→ **Stored data entries**:
'''
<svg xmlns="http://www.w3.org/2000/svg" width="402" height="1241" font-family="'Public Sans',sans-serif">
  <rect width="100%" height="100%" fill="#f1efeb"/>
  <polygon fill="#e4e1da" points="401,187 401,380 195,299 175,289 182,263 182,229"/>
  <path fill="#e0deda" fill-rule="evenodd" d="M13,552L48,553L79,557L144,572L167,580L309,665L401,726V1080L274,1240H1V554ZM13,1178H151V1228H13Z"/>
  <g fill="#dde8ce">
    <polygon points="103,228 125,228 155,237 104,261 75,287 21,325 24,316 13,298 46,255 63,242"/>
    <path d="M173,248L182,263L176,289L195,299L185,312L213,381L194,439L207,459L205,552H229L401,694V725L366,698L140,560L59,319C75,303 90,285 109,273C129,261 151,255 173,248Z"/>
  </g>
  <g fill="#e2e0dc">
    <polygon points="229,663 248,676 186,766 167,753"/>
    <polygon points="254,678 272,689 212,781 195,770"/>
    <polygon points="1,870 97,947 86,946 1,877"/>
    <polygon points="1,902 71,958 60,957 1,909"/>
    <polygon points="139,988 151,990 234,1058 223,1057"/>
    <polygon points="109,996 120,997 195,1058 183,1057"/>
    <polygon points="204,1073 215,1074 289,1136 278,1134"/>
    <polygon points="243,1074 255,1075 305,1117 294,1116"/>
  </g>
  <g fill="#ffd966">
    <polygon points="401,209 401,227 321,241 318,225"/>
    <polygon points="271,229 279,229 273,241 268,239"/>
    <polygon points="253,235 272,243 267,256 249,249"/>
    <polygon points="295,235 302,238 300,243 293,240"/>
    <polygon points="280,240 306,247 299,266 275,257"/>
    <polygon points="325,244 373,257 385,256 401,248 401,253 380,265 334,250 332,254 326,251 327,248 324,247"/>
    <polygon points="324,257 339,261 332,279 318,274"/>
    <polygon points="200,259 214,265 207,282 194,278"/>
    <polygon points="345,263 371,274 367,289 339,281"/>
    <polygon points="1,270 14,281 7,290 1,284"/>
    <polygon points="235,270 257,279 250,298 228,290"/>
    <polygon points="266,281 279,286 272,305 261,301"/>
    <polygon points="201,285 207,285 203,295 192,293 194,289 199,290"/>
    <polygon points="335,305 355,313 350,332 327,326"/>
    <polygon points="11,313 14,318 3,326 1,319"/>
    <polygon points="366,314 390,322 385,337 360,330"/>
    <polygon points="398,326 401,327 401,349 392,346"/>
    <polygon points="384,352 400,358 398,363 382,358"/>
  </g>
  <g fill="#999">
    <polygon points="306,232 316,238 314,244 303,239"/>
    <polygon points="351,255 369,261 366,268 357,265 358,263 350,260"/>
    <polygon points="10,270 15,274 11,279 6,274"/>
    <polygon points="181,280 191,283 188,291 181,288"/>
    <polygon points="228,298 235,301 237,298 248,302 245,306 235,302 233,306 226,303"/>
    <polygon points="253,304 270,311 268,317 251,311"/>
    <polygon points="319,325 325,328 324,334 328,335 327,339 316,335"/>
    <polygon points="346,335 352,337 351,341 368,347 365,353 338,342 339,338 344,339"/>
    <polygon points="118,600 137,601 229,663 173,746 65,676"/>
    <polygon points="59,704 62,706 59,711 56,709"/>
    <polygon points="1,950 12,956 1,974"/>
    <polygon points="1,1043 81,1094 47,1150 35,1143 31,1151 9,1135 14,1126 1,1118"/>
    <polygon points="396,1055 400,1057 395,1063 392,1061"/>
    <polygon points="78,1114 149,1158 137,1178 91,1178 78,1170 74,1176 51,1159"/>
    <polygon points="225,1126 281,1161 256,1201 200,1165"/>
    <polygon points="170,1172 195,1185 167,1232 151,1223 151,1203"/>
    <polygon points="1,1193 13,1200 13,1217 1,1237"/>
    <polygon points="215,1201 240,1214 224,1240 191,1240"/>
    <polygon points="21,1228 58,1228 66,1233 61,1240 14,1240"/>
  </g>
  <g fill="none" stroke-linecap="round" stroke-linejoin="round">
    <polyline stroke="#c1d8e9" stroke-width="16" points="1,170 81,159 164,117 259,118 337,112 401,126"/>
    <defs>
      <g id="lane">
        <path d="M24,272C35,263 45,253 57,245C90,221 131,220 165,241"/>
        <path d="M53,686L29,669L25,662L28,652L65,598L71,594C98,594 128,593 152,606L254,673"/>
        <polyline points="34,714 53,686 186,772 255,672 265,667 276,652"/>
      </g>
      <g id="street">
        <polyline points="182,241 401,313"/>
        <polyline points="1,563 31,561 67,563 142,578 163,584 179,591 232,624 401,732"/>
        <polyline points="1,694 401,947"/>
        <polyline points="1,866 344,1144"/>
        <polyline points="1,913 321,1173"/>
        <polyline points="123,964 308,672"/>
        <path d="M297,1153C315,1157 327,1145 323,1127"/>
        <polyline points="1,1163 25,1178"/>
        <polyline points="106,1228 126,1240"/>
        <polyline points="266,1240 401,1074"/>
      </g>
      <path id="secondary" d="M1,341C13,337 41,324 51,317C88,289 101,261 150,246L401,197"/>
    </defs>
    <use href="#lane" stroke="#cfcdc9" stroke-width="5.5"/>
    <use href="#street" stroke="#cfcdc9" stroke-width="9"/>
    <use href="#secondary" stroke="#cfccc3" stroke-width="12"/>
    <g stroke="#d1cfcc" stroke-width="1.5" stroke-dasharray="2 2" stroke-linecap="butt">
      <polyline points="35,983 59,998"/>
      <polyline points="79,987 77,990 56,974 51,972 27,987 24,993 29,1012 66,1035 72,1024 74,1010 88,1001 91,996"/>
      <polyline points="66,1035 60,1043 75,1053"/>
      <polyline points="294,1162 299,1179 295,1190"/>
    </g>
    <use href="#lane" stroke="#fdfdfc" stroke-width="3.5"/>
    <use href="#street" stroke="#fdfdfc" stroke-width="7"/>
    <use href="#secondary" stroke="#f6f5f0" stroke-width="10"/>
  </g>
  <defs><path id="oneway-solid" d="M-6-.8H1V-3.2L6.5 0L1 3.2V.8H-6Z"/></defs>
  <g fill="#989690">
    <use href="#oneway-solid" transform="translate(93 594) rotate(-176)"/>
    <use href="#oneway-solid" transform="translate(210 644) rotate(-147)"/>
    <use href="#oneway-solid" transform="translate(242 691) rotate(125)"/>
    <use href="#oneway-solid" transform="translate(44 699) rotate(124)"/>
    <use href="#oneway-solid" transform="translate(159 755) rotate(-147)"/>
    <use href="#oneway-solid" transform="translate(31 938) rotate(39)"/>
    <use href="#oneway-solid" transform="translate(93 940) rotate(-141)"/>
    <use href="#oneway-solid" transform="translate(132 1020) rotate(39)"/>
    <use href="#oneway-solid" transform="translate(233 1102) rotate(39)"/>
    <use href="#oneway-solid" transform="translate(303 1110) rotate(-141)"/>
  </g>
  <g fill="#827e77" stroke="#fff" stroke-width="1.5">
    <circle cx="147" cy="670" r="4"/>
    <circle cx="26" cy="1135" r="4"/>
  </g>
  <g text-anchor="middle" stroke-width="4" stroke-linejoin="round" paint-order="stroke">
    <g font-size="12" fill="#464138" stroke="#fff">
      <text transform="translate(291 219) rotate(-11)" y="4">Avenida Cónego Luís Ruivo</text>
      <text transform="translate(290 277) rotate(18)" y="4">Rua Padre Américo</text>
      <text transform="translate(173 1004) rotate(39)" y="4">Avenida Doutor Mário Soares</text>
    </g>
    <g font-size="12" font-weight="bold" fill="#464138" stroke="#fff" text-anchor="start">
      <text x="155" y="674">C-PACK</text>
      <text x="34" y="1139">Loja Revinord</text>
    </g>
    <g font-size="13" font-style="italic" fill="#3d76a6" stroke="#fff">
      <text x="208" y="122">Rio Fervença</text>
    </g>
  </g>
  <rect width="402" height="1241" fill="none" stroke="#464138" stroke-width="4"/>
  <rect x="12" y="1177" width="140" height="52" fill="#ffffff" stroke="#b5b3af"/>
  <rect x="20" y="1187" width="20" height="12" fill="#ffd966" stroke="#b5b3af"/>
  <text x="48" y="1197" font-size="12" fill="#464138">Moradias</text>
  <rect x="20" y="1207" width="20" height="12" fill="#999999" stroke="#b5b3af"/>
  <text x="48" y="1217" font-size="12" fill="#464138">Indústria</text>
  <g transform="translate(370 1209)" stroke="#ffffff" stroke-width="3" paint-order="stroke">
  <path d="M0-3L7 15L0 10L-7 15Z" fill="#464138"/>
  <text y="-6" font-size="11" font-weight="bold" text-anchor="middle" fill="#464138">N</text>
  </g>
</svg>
'''
→ **Task details**:
All lines that hold the word "linejoin" should be copied from the data.

→ **Answer section**:
  <g fill="none" stroke-linecap="round" stroke-linejoin="round">
  <g text-anchor="middle" stroke-width="4" stroke-linejoin="round" paint-order="stroke">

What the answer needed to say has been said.